------ Data provided

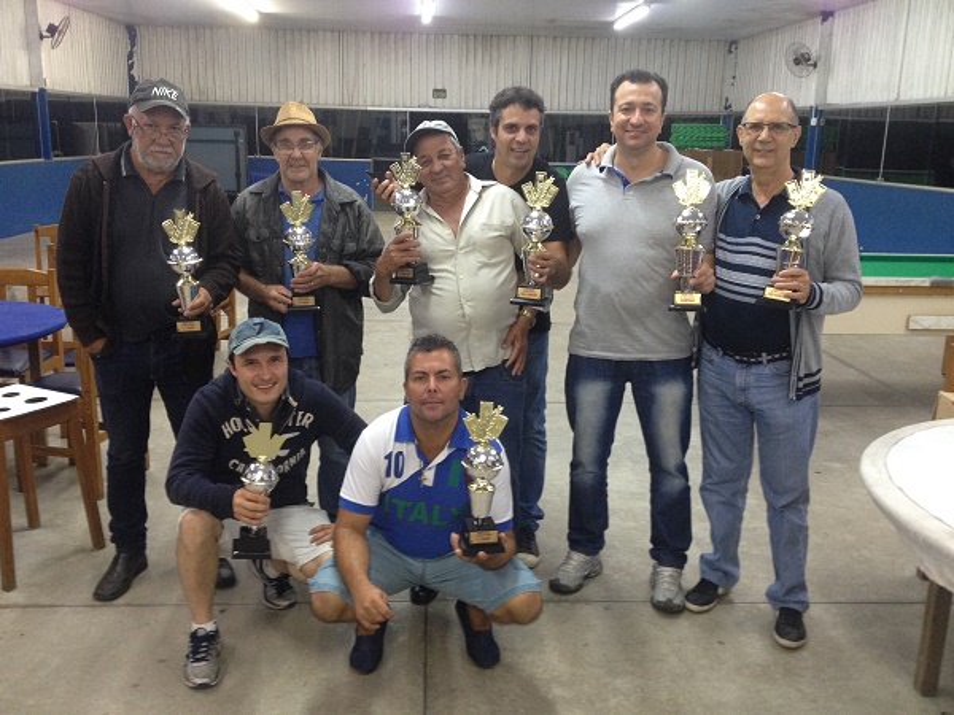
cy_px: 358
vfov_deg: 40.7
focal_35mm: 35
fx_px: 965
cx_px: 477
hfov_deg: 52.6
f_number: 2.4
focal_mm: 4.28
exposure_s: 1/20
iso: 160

------------

> **Activity**: From the material above, set down each entry exactly, but exclude the pictures.

> **Exercise output**:
cy_px: 358
vfov_deg: 40.7
focal_35mm: 35
fx_px: 965
cx_px: 477
hfov_deg: 52.6
f_number: 2.4
focal_mm: 4.28
exposure_s: 1/20
iso: 160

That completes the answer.